Art. 9 der Richtlinie 2008/95/EG des Europäischen Parlaments und des Rates vom 22. Oktober 2008 zur Angleichung der Rechtsvorschriften der Mitgliedstaaten über die Marken [-> [[Markenrecht:Markenrechtsrichtlinie]]] sowie die Art. 54, 110 und 111 der Verordnung (EG) Nr. 207/2009 des Rates vom 26. Februar 2009 über die Gemeinschaftsmarke [-> [[Markenrecht:GM:Gemeinschaftsmarkenverordnung]]] sind dahin auszulegen, dass eine Handlung – wie z. B. eine Abmahnung –, mit der sich der Inhaber einer älteren Marke oder eines sonstigen älteren Rechts der Benutzung einer jüngeren Marke widersetzt, ohne jedoch die für die Herbeiführung einer rechtsverbindlichen Lösung notwendigen Schritte zu unternehmen, die Duldung nicht beendet und dementsprechend nicht die Verwirkungsfrist im Sinne dieser Bestimmungen unterbricht. ((EuGH, Urteil vom 19. Mai 2022 - C-466/20, GRUR 2022, 985 = WRP 2022, 840 - HEITEC)) \\
//Eine vorgerichtliche Abmahnung, der der Inhaber des jüngeren Zeichens nicht Folge leistet,
ist geeignet, die Duldungsfrist gemäß § 21 Abs. 1 und 2 [[markenrecht:markengesetz|MarkenG]] sowie Art. 54 Abs. 1 und 2, Art. 110 Abs. 1 Satz 2 und Art. 111 Abs. 2 [[Markenrecht:GM:Gemeinschaftsmarkenverordnung|GMV]] zu unterbrechen, sofern der Inhaber des älteren Zeichens nach der Abmahnung seine Rechte innerhalb einer angemessenen Zeit im Wege der Klage geltend macht.// ((BGH, Urteil vom 26. Januar 2023 - I ZR 56/19 - HEITEC III; in Anschluss an: EuGH, Urteil vom 19. Mai 2022 - C-466/20, GRUR 2022, 985 = WRP 2022, 840 - HEITEC))

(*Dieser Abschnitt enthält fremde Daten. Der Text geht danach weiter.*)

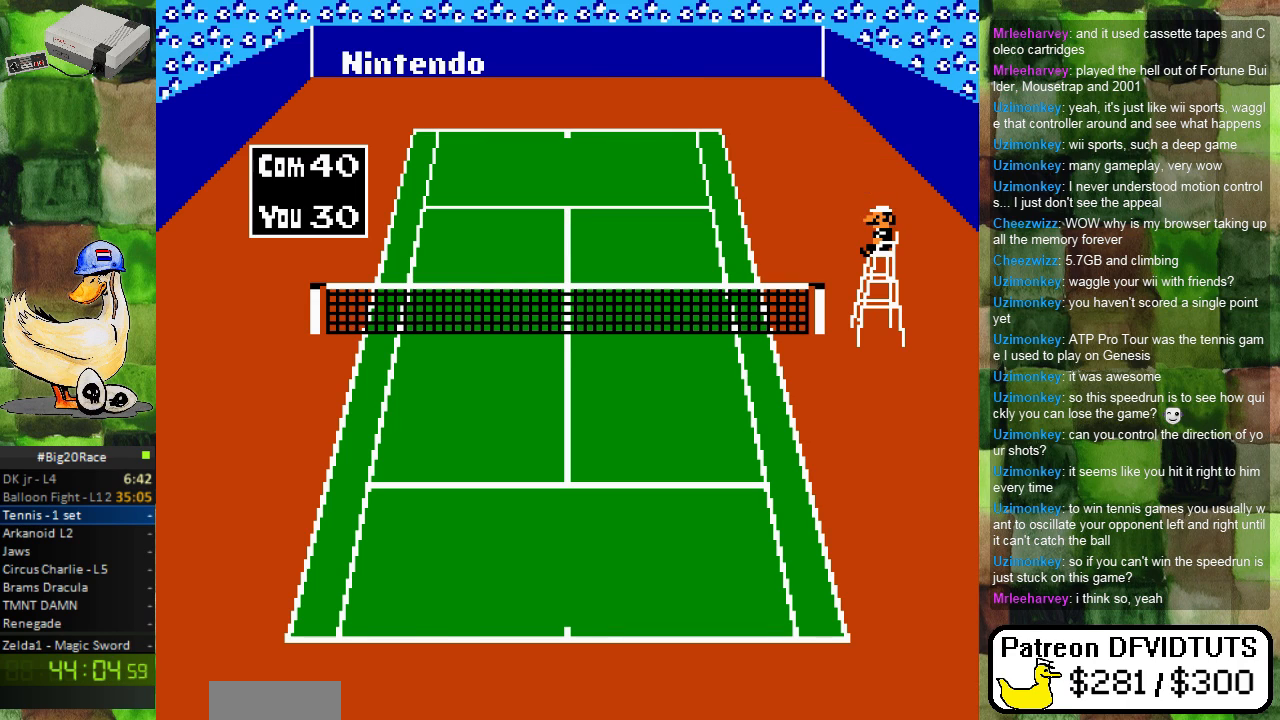
{"buttons": [], "events": []}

Art. 9 der Richtlinie 2008/95 [-> [[Markenrecht:Markenrechtsrichtlinie]]] sowie die Art. 54, 110 und 111 der Verordnung Nr. 207/2009 [-> [[Markenrecht:GM:Gemeinschaftsmarkenverordnung]]] sind dahin auszulegen, dass nicht davon ausgegangen werden kann, dass die Einlegung eines gerichtlichen Rechtsbehelfs, mit dem der Inhaber einer älteren Marke oder eines sonstigen älteren Rechts die Nichtigerklärung einer jüngeren Marke begehrt oder sich deren Benutzung widersetzt, die Verwirkung durch Duldung im Sinne dieser Bestimmungen verhindert, wenn das verfahrenseinleitende Schriftstück zwar vor Ablauf der Verwirkungsfrist eingereicht wurde, aber aufgrund mangelnder Sorgfalt des Rechtsbehelfsführers nicht die Anforderungen des nationalen Rechts erfüllte, die für die Zwecke der Zustellung gelten, und die Mängel aus Gründen, die dem Rechtsbehelfsführer zuzurechnen sind, erst nach Ablauf der Verwirkungsfrist behoben wurden.
Art. 9 der Richtlinie 2008/95 [-> [[Markenrecht:Markenrechtsrichtlinie]]] sowie die Art. 54, 110 und 111 der Verordnung Nr. 207/2009 [-> [[Markenrecht:GM:Gemeinschaftsmarkenverordnung]]] sind dahin auszulegen, dass der Inhaber einer älteren Marke oder eines sonstigen älteren Rechts im Sinne dieser Bestimmungen bei Verwirkung seines Anspruchs auf Nichtigerklärung einer jüngeren Marke und auf
Unterlassung ihrer Benutzung durch die Verwirkung auch daran gehindert ist, Neben- oder Folgeansprüche wie Ansprüche auf Schadensersatz, auf Auskunft oder auf Vernichtung von Waren zu erheben. ((EuGH, Urteil vom 19. Mai 2022 - C-466/20, GRUR 2022, 985 = WRP 2022, 840 - HEITEC))
** Art. 9 (2) MRRL**
Die Mitgliedstaaten können vorsehen, daß Absatz 1 auch für den Inhaber einer in Artikel 4 Absatz 4 Buchstabe a) genannten älteren Marke oder eines sonstigen in Artikel 4 Absatz 4 Buchstabe b) oder c) genannten älteren Rechts gilt.
** Art. 9 (3) MRRL**
In den Fällen der Absätze 1 oder 2 kann der Inhaber der jüngeren eingetragenen Marke sich der Benutzung des älteren Rechts nicht widersetzen, obwohl dieses Recht gegenüber der jüngeren Marke nicht mehr geltend gemacht werden kann.